Dataset records

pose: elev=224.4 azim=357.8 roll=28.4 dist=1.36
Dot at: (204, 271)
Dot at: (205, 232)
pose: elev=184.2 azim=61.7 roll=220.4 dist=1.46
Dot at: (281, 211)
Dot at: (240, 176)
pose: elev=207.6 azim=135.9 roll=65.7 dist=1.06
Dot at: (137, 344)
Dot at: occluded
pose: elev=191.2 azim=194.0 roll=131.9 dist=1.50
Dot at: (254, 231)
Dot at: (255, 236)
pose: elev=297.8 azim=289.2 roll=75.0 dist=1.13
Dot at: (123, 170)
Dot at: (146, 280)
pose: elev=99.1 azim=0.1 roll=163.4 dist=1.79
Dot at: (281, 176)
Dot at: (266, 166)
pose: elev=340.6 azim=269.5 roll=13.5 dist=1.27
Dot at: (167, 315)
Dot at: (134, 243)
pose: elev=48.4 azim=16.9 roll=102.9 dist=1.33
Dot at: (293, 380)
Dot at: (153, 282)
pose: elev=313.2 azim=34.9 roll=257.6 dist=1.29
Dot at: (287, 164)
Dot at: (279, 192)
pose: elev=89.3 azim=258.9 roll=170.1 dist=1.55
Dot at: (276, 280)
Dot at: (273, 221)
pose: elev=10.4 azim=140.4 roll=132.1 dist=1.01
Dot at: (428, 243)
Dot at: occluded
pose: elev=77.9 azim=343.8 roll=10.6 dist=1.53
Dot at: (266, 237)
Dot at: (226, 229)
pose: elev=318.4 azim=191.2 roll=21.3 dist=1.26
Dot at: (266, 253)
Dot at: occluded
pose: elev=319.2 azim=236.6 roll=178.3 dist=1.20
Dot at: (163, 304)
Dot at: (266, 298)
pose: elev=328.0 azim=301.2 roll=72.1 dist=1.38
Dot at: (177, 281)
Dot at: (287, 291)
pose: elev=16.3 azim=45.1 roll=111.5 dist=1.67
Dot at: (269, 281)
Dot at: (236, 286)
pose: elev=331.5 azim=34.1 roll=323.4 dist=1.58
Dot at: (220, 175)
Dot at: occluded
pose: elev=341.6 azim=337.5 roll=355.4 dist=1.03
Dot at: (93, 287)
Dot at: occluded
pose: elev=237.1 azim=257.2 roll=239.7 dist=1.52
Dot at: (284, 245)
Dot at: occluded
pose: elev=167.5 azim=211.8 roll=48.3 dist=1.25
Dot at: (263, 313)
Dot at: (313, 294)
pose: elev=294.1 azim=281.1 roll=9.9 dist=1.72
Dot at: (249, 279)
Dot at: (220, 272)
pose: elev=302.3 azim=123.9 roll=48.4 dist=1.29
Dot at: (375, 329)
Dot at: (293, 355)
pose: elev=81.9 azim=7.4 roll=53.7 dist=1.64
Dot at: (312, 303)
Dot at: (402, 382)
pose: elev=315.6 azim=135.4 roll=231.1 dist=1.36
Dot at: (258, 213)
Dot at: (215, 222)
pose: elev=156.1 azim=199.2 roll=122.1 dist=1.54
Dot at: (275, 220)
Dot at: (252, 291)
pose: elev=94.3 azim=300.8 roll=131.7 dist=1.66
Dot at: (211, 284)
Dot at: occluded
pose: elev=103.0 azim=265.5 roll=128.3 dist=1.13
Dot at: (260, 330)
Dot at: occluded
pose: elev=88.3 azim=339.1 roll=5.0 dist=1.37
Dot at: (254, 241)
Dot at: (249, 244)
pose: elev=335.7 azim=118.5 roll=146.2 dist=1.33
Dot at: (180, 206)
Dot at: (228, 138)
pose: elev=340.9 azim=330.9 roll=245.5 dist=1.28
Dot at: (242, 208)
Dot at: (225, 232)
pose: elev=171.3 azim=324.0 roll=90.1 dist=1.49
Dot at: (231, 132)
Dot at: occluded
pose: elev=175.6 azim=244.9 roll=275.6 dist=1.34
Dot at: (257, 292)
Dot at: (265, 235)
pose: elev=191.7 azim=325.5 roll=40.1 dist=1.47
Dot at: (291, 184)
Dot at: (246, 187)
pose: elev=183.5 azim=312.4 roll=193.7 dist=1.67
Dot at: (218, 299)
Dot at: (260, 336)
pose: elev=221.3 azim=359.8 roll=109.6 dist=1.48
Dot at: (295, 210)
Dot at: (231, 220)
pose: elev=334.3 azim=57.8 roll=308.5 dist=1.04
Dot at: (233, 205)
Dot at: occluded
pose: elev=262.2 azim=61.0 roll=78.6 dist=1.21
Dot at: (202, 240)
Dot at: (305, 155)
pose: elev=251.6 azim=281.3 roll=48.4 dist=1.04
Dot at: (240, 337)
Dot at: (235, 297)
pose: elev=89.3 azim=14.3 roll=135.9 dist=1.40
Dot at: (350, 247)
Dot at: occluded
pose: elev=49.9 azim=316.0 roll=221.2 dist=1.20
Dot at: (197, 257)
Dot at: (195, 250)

> **Problem to work on**: Copy word for word the lines of the entries above, from the line containing "pose: elev=49.9 azim=316.0" through the last line of the entries, both ends included.

> **Exercise result**:
pose: elev=49.9 azim=316.0 roll=221.2 dist=1.20
Dot at: (197, 257)
Dot at: (195, 250)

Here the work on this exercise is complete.